Governor Grey expressed a wish that some landform in the region of the grave should be named to honour him.  In 1865 surveyor Thomas Evans who was performing a trigonometrical survey of the Gawler Ranges, and named the 1,564 ft (477 m) high mount, ‘Darke’s Peak’.


I gained access to the summit via the southern side.  There is a track that will take you al the way to the summit, but this is for 4wd only, so I drove as far as I could and then walked the rest of the way.  It is quite a few kms to the actual summit.


Fortunately the weather held off for me and I ended up with 22 QSO’s.  The majority of these were on 40m SSB, but I did work some stations on 20m SSB, including some DX: England, New Zealand, French Polynesia, Hawaii.  They were a bit of a struggle, but nether the less, they are in the log.
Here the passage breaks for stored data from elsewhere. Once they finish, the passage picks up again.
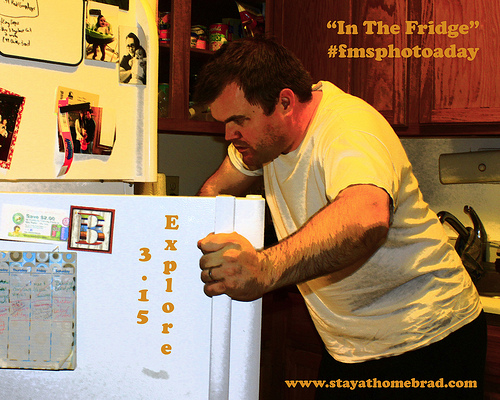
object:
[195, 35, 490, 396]
man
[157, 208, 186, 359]
letters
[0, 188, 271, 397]
door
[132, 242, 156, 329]
numbers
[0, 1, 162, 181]
refrigerator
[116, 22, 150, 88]
photos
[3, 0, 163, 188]
door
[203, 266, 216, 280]
ring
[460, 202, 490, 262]
knives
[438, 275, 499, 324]
counter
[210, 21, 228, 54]
food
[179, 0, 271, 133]
cabinet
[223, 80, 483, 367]
t shirt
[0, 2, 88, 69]
board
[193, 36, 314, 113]
hair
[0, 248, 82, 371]
calendar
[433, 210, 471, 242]
faucet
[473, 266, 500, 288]
sink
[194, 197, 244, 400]
handle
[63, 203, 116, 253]
magnet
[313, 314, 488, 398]
pants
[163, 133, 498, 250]
wall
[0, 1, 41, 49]
writing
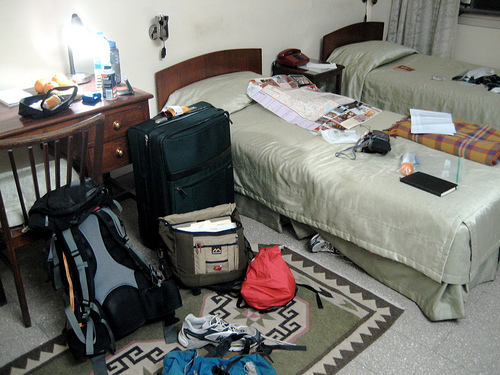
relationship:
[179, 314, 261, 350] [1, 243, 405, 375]
sneaker on top of rug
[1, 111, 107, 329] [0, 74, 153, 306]
chair under desk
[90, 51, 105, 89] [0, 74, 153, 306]
bottle on desk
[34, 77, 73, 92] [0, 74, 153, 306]
oranges on desk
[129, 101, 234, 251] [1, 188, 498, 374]
luggage on top of ground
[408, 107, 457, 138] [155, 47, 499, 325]
papers on top of bed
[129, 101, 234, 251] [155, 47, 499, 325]
luggage near bed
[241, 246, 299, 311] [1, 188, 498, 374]
bag on ground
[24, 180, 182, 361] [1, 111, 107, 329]
hiking pack leaning on chair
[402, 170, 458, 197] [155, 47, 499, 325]
book laying in bed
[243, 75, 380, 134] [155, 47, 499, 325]
map on top of bed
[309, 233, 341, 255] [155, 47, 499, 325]
sneaker under bed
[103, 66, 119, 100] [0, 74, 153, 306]
shaving cream on desk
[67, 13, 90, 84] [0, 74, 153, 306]
lamp on top of desk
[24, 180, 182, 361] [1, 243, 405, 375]
hiking pack on top of rug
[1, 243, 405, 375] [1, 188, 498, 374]
rug on top of ground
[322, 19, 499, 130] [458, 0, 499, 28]
bed near window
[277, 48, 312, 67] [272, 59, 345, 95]
phone on a nightstand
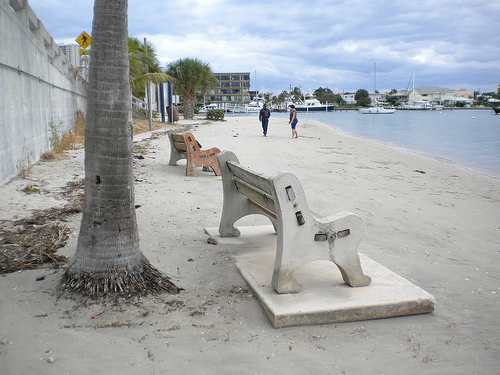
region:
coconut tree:
[60, 3, 159, 296]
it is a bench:
[217, 146, 413, 316]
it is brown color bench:
[165, 127, 223, 173]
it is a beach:
[242, 50, 493, 146]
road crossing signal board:
[75, 30, 90, 50]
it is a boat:
[356, 101, 396, 111]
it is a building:
[221, 70, 257, 96]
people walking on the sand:
[256, 100, 301, 145]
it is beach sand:
[375, 150, 442, 246]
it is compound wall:
[7, 0, 57, 182]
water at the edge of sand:
[381, 136, 447, 178]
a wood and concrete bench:
[199, 140, 391, 313]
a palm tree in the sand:
[58, 110, 180, 317]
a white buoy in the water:
[468, 112, 477, 126]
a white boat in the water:
[356, 101, 399, 120]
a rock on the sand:
[42, 351, 65, 370]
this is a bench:
[183, 124, 401, 322]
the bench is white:
[203, 136, 382, 339]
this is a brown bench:
[148, 90, 228, 181]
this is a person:
[282, 97, 319, 159]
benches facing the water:
[145, 82, 489, 363]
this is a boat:
[280, 84, 331, 118]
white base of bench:
[197, 202, 419, 329]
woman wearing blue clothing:
[283, 102, 305, 130]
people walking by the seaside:
[249, 93, 301, 138]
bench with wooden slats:
[213, 151, 436, 324]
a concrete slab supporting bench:
[205, 223, 436, 332]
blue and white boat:
[283, 96, 336, 113]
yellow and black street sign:
[75, 32, 91, 53]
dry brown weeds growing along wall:
[45, 108, 85, 158]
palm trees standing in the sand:
[166, 59, 236, 129]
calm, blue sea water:
[396, 112, 481, 147]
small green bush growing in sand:
[205, 108, 225, 123]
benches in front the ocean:
[168, 117, 480, 338]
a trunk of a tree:
[71, 2, 156, 294]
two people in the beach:
[249, 101, 312, 142]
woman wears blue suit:
[284, 99, 302, 140]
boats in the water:
[350, 55, 435, 117]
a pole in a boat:
[408, 64, 420, 104]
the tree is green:
[164, 54, 219, 121]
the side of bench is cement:
[265, 169, 374, 296]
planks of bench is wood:
[225, 160, 308, 225]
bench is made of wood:
[164, 127, 223, 179]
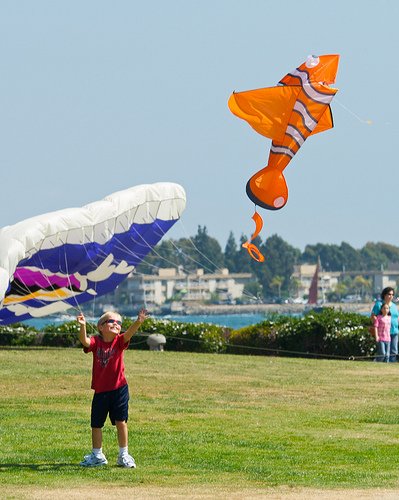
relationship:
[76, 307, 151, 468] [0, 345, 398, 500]
boy standing on grass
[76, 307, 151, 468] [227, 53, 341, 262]
boy reaching for kite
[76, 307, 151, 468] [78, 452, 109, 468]
boy has shoe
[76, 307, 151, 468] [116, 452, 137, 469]
boy has shoe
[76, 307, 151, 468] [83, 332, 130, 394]
boy has shirt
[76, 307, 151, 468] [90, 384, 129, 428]
boy has shorts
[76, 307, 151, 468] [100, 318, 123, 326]
boy has sunglasses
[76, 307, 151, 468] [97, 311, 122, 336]
boy has hair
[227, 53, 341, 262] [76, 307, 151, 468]
kite above boy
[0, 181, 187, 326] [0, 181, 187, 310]
kite has edge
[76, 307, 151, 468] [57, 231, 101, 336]
boy holding string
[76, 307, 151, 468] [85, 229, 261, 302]
boy holding string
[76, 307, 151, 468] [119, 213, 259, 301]
boy holding string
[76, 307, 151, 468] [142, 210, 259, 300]
boy holding string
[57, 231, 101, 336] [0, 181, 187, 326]
string for kite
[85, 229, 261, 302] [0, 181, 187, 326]
string for kite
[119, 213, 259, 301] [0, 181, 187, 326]
string for kite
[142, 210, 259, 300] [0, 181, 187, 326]
string for kite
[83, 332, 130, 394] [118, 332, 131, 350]
shirt has sleeve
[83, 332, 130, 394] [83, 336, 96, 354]
shirt has sleeve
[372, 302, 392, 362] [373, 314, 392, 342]
girl wearing shirt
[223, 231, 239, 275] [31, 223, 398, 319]
top on top of horizon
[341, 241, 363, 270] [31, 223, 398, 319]
top on top of horizon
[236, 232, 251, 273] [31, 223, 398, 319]
top on top of horizon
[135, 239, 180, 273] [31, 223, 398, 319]
top on top of horizon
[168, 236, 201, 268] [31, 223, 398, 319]
top on top of horizon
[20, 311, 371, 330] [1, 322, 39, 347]
water behind bush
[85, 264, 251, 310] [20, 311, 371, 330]
building overlooking water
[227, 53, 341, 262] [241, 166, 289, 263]
kite has tail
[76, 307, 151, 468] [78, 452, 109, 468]
boy wearing shoe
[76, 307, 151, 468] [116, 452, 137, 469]
boy wearing shoe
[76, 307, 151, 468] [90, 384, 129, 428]
boy wearing shorts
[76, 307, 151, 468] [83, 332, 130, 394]
boy wearing shirt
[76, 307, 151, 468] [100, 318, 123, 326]
boy wearing sunglasses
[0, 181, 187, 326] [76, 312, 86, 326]
kite inside of hand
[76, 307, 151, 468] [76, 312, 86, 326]
boy has hand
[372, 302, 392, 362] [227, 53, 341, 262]
girl watching kite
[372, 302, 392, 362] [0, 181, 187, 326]
girl watching kite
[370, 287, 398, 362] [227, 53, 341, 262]
woman watching kite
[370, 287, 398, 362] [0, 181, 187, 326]
woman watching kite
Stations worked were:- Peter VK3PF; Rod VK5FTTC; Ernie VK3DET; Peter VK3FPSR; Bill VK5MBD; John VK2YW; Nev VK5WG; Grant VK5VGC; Roger VK5NWE; Ian VK1DI/3; John VK5FTCT; Dale VK5DC; Andrew VK5ARP; Keith VK5FEKH; Paul VK2HMV; Don G0RQL; Rob ZL1RD; William FO5JV; Owen ZL2GLG; Ray VK4NH; Clem VK4XCS; and Jamie KH6KW.

More information on PeakClimbs…..


Below is a video I put together of the activation, which I have placed on You Tube.

Caralue Bluff, VK5/ SW-002

Caralue Bluff, VK5/ SW-002, was my first proposed SOTA activation for Tuesday, 11th June, 2013.


Caralue Bluff is 486 metres above sea level, and is worth 1 point.  It is situated about 27kms west of the town of Kimba.

This was a real hit and run activation for me, as the weather during the morning was atrocious.  I almost didn’t make it out of ‘Cooyerdoo’ at Iron Knob because of the weather.  The upper Eyre Peninsula had torrential rain overnight and it continued until mid morning.  And when it did stop raining, the sunny breaks only lasted a short period of time.

Fortunately there is a track which takes you up to the summit.  So for the first time it was get 4 contacts and get out quick.

There is a communications tower and also a trig point at the top.

The following stations were worked:- David VK5KC; Peter VK3FPSR; John VK2YW; Peter VK3PF; Roger VK5NWE; Ernie VK3DET; and John VK5MG.